Cricket fiction may seem a small subject, but a collection could rapidly and relatively cheaply grow to several hundred items dating from 1820 to 2008. Among the earliest items would be In School and Out of School (1825) which contains a description of the game and an illustration, and Mary Mitford’s Our Village (also published in the 1820’s). A contemporary example (published in 2008) is Joseph O’Neill’s Netherland, which is based around cricket in New York.

Range

The range is vast, taking in not just those books where cricket is the main theme—such as Death Before Wicket (Nancy Spain, 1946) and Malleson at Melbourne (William Godfrey, 1956)—but those where cricket or a cricket match has an important place in the story. This category would include Charles Dickens’ Pickwick Papers (1837; Dingley Dell v. All Muggleton), L. P. Hartley’s The Go Between (1953) and Anthony Trollope’s futuristic novel, The Fixed Period (1882), which is set on an island in the South Pacific and features an amazing cricket match with a steam powered bowling cannon.

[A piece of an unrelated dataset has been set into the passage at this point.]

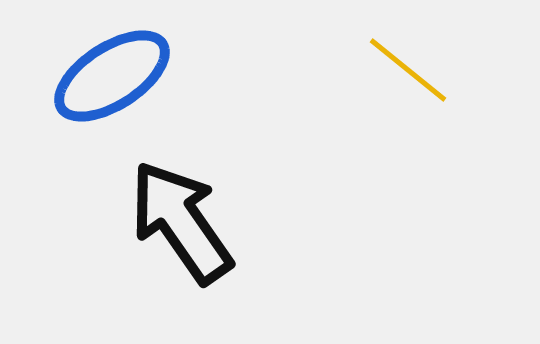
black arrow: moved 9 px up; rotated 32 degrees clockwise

Many school stories contain cricket matches, and there are a huge number of short stories with cricket themes in magazines such as Chums, Boy’s Own Paper, The Captain and Young England. There are also many paperback thrillers dating from the 1920’s and 30’s with such evocative titles as The Schoolboy Test Match Player and Six Hit Sansom’s Chinese Puzzle.

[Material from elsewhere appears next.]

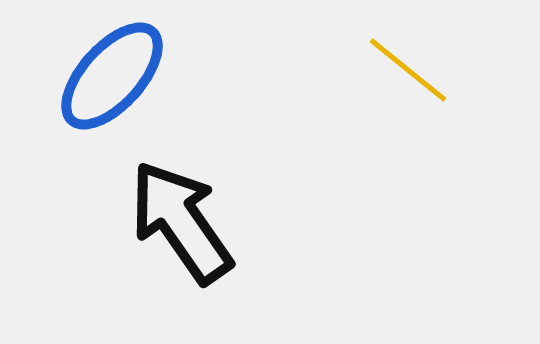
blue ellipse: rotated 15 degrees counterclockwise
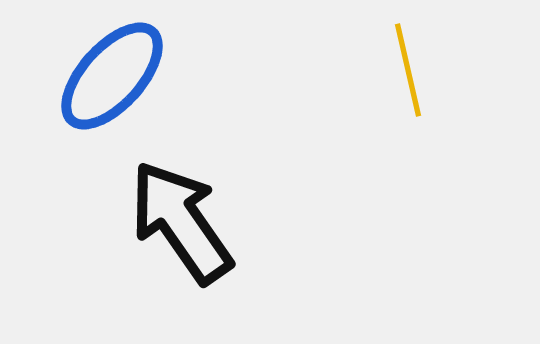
yellow line: rotated 38 degrees clockwise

An expansive collection would also include religious works such as The Cricket Field of the Christian Life (c1900) and Baxter’s Second Innings (1892), the first edition of which is bound as a pair of pads. Another rich seam is poetry, and there are even operettas such as The Batsman’s Bride (1957).

Availability

It would be difficult to find a general bookseller without something to fit into this category—be it a novel with cricket references, a school story, or a children’s annual from the 1930’s with a short story.

Price

Many items can be found for $10$50 but, at the more expensive end, a first edition of In School and Out of School could cost $1200 and a first edition of Trollope’s The Fixed Period $2500.

Footnote

Gerald Brodribb produced the first short bibliography of cricket in fiction in 1950. This was superseded by E. M. Padwick’s Bibliography of Cricket (1977), which is considered the definitive work; a second, expanded edition was published in 1984 and a supplement in 1991. However, neither of these can claim to include everything in this category and part of the fun of collecting cricket fiction is finding items which are “Not in Padwick”.